# Work to complete:
Once the line holding "Your application ID is" is found in the entries below, transcribe exactly every line up to and including the one holding "- Avatar shows their initial", but leave out the pictures.

[Source data]
==========

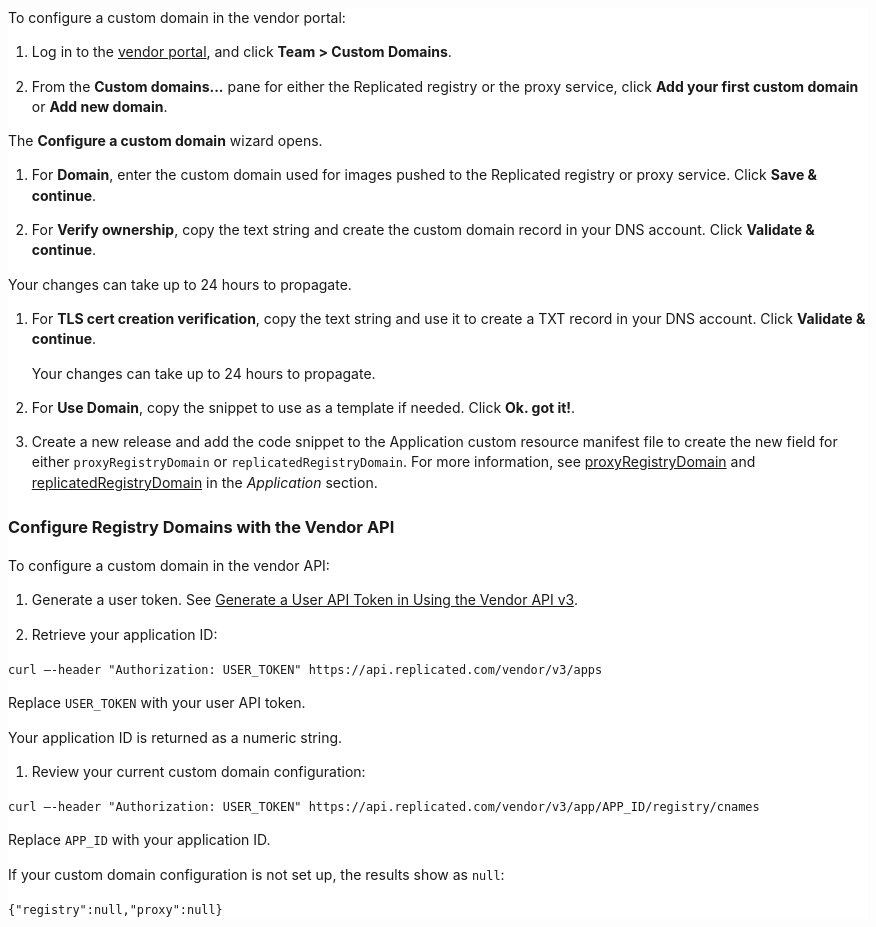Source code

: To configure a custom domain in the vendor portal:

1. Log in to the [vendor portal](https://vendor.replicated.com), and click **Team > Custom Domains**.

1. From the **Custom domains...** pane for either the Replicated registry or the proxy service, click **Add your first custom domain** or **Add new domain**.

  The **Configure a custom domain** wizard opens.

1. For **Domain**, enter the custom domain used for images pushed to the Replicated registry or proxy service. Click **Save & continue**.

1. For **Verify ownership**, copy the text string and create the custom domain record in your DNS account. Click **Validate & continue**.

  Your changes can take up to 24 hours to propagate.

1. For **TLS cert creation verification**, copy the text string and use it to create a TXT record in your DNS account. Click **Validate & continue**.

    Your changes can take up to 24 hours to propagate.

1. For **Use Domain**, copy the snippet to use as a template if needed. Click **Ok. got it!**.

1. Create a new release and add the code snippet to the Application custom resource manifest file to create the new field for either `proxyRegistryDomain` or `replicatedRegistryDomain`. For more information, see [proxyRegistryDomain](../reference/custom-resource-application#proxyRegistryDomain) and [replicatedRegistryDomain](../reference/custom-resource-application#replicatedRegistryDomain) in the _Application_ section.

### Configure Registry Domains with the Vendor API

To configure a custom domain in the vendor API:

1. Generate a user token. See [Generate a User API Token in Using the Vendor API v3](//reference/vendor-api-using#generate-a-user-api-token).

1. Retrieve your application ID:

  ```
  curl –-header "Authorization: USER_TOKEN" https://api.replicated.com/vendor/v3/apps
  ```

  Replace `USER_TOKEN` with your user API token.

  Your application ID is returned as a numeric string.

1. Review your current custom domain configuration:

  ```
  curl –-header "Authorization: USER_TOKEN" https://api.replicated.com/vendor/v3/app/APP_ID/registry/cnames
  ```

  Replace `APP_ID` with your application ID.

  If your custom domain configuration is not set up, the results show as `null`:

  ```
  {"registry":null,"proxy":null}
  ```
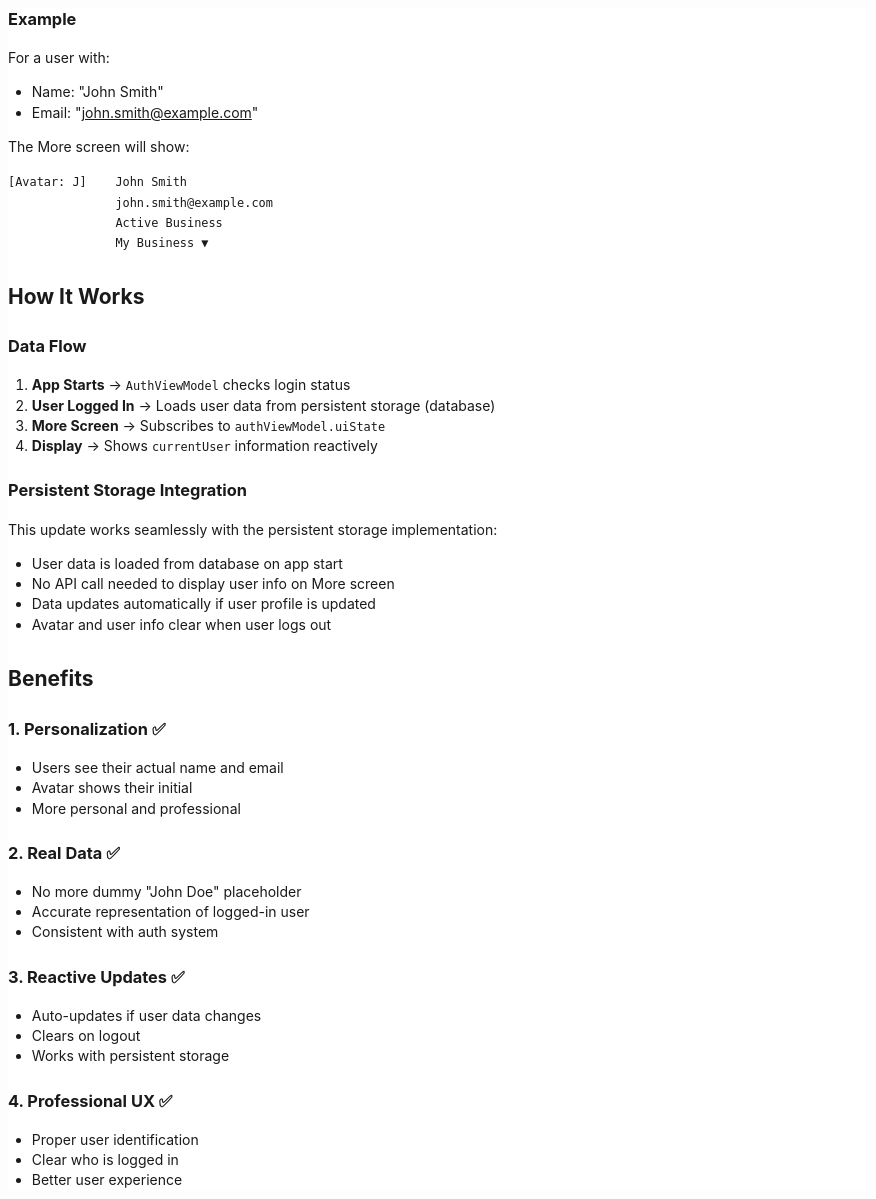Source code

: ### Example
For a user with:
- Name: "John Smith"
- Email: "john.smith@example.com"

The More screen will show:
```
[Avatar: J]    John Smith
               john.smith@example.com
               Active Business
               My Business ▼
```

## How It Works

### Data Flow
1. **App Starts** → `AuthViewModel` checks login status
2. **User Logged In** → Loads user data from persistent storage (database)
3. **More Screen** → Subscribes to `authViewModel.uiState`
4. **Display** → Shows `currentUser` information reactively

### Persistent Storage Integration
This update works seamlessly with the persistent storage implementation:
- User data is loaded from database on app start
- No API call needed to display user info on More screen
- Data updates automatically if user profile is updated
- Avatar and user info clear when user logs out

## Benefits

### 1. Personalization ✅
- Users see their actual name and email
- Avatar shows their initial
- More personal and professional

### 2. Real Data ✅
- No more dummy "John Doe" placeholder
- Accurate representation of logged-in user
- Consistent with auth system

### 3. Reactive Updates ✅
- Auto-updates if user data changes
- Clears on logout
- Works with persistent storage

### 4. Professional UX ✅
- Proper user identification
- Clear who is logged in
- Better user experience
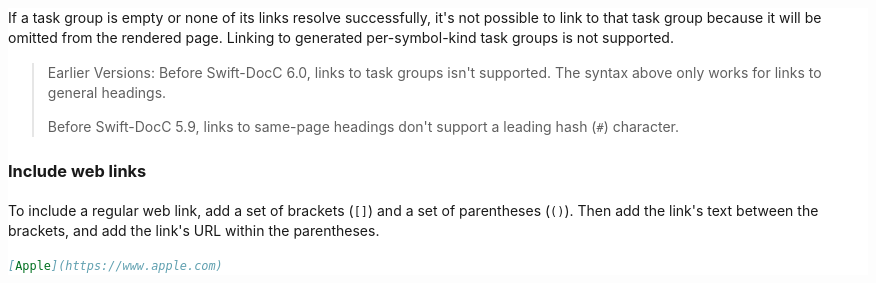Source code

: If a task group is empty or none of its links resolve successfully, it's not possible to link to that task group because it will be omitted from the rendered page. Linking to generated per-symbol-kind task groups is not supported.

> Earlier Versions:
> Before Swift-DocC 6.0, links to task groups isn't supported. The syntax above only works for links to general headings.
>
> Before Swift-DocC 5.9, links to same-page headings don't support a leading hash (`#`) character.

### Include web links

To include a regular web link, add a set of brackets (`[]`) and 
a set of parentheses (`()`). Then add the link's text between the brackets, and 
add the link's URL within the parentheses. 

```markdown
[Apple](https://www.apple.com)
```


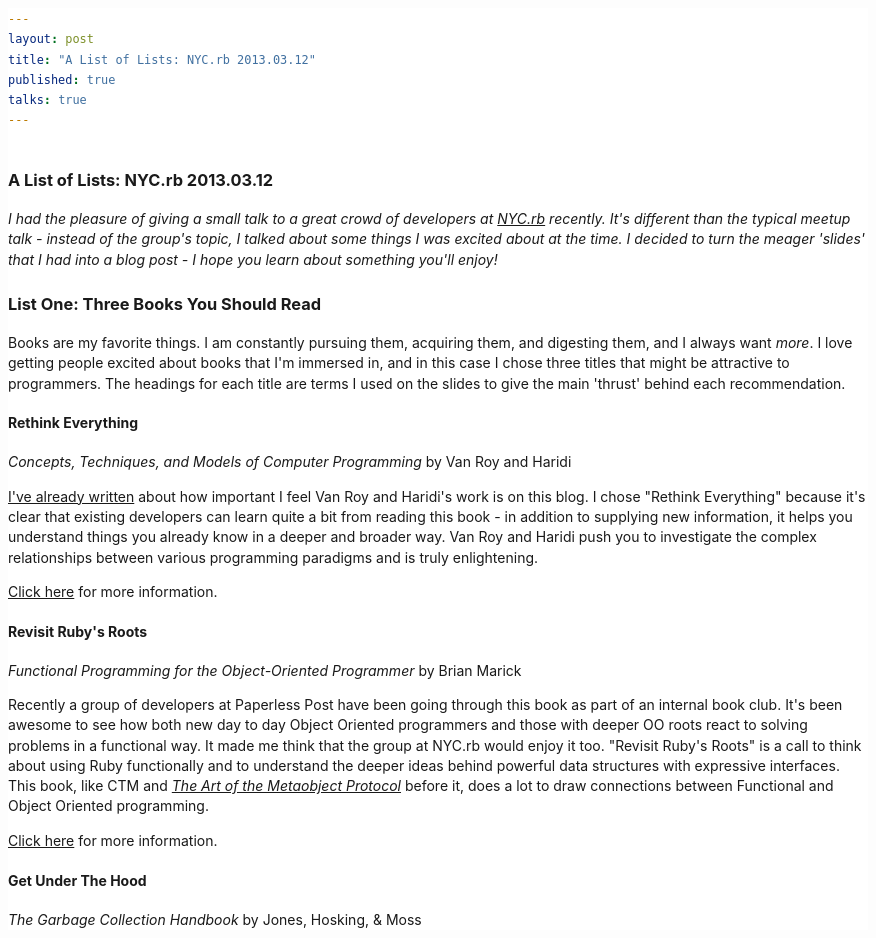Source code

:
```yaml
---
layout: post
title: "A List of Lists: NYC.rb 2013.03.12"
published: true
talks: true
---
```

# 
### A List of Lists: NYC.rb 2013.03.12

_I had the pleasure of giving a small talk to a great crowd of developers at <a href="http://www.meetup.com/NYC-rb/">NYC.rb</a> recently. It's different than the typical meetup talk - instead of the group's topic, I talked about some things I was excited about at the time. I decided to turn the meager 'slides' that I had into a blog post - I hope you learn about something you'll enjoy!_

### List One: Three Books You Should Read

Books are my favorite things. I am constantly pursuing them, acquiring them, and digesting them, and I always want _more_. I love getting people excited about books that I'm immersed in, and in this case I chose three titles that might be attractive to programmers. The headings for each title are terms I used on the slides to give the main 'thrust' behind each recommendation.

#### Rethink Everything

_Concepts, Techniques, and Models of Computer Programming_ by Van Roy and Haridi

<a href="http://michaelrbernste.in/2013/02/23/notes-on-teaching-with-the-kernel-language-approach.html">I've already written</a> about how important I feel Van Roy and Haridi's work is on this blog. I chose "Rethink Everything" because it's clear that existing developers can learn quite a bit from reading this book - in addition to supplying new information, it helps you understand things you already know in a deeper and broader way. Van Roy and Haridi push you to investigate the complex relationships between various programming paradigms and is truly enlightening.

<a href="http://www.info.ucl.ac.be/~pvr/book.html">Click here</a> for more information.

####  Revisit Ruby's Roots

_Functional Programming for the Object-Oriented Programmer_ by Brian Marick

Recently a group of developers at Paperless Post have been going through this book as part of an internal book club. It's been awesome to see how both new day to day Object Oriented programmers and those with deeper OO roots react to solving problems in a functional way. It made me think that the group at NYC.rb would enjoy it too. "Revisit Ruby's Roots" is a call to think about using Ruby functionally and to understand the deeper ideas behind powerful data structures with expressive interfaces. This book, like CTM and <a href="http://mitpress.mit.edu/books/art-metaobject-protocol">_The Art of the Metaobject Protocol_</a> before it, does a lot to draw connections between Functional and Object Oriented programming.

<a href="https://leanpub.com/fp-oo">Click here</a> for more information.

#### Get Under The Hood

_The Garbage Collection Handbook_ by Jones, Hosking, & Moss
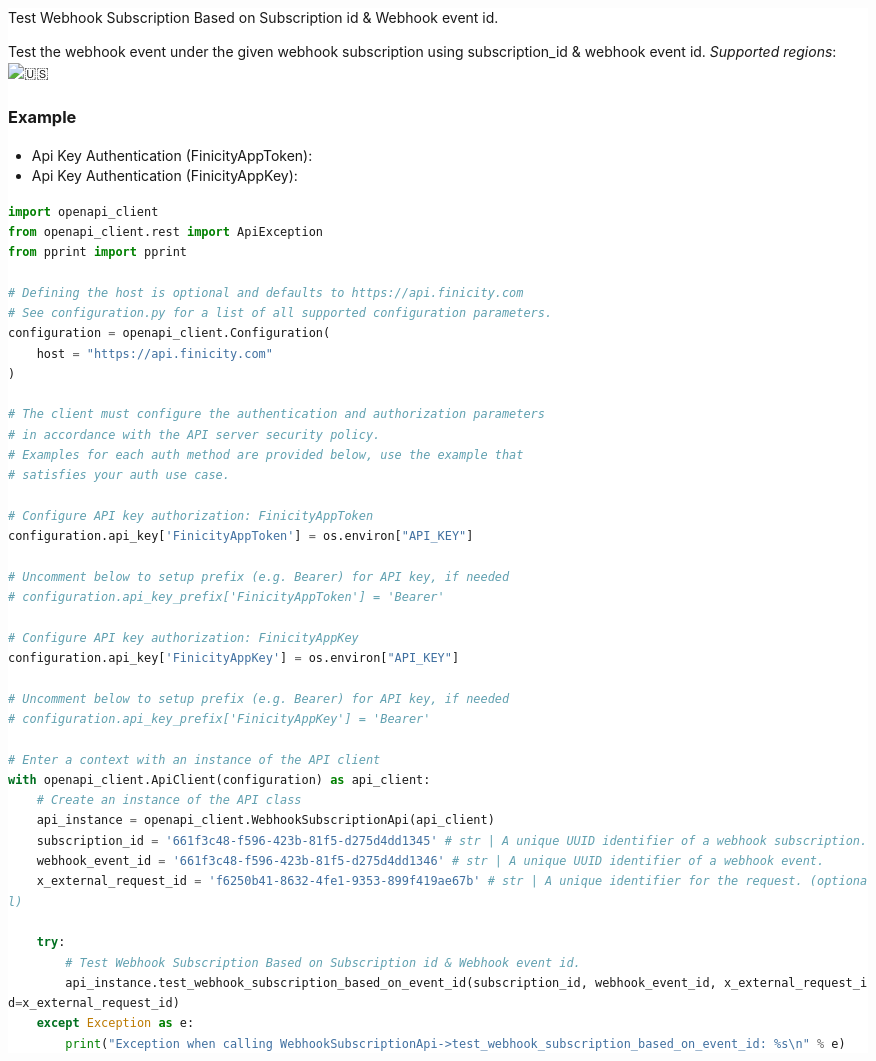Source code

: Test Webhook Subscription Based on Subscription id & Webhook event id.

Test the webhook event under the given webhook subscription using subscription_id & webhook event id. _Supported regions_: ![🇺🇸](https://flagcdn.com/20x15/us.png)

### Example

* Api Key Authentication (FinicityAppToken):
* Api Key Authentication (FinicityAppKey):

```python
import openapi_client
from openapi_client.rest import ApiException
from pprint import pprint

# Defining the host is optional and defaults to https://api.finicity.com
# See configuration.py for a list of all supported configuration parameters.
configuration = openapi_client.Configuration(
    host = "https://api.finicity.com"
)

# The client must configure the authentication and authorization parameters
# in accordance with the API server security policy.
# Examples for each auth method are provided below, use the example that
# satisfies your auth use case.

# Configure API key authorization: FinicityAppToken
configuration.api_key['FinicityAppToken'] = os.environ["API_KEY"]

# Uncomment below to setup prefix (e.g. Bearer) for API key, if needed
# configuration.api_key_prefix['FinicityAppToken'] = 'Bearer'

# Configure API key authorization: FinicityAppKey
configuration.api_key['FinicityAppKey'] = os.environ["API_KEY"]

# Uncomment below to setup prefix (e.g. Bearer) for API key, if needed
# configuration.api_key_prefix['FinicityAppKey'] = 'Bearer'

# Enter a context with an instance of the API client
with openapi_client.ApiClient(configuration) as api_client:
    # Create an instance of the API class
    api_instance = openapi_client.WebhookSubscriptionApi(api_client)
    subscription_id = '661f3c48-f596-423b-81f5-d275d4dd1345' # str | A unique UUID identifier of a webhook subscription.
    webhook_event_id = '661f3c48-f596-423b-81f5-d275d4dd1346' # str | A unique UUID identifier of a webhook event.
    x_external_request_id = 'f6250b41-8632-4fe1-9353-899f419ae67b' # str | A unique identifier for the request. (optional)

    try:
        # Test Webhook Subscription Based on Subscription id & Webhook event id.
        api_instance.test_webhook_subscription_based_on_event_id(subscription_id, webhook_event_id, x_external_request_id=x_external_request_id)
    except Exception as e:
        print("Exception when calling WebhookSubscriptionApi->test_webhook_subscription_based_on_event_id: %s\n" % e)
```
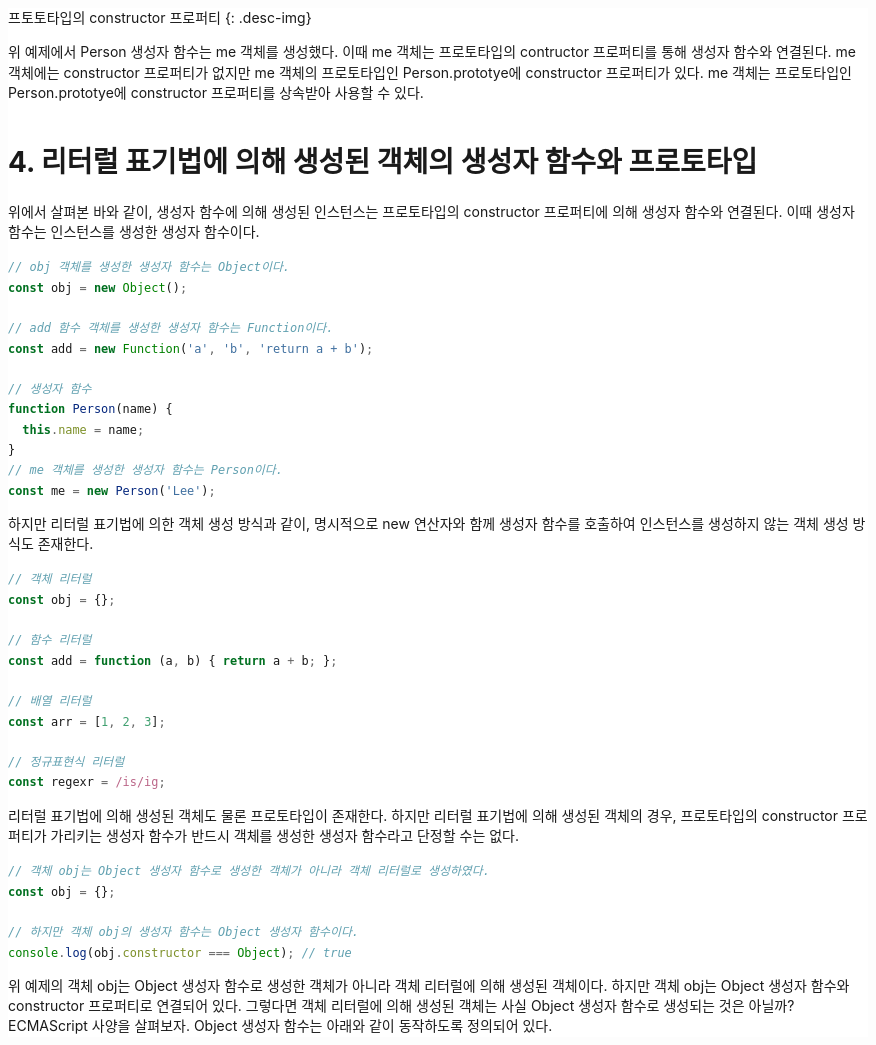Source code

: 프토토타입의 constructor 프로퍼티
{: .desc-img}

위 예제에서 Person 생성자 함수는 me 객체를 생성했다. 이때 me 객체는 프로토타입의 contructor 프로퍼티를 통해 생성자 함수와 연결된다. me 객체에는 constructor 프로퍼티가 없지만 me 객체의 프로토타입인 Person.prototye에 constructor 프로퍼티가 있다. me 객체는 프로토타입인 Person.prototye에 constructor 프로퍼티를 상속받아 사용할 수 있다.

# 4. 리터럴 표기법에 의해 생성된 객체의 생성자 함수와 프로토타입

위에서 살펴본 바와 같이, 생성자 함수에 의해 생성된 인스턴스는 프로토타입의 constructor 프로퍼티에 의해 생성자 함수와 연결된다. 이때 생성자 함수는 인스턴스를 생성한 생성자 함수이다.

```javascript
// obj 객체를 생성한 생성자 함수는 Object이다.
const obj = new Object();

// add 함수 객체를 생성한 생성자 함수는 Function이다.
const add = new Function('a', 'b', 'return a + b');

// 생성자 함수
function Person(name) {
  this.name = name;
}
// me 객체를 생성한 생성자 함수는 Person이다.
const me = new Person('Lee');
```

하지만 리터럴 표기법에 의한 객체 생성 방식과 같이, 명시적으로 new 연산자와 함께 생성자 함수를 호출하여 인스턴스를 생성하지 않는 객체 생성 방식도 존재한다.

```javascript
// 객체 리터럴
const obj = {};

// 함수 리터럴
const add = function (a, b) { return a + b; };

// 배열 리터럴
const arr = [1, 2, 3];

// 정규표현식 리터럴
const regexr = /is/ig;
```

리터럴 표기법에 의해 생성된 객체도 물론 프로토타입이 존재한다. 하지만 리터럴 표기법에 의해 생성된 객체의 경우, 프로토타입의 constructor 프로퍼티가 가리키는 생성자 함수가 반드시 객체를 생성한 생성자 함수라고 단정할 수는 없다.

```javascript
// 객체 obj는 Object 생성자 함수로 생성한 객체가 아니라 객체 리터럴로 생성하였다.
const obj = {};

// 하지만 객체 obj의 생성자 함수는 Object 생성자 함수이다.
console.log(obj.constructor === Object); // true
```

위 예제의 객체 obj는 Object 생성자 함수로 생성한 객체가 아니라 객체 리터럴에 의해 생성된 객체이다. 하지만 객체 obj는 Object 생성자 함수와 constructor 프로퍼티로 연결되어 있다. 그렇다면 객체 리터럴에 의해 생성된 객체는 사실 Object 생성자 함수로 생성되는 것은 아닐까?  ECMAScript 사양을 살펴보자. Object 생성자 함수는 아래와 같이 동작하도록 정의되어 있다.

==========

# Solution:
  Your application ID is returned as a numeric string.

1. Review your current custom domain configuration:

  ```
  curl –-header "Authorization: USER_TOKEN" https://api.replicated.com/vendor/v3/app/APP_ID/registry/cnames
  ```

  Replace `APP_ID` with your application ID.

  If your custom domain configuration is not set up, the results show as `null`:

  ```
  {"registry":null,"proxy":null}
  ```
Source code

: ### Example
For a user with:
- Name: "John Smith"
- Email: "john.smith@example.com"

The More screen will show:
```
[Avatar: J]    John Smith
               john.smith@example.com
               Active Business
               My Business ▼
```

## How It Works

### Data Flow
1. **App Starts** → `AuthViewModel` checks login status
2. **User Logged In** → Loads user data from persistent storage (database)
3. **More Screen** → Subscribes to `authViewModel.uiState`
4. **Display** → Shows `currentUser` information reactively

### Persistent Storage Integration
This update works seamlessly with the persistent storage implementation:
- User data is loaded from database on app start
- No API call needed to display user info on More screen
- Data updates automatically if user profile is updated
- Avatar and user info clear when user logs out

## Benefits

### 1. Personalization ✅
- Users see their actual name and email
- Avatar shows their initial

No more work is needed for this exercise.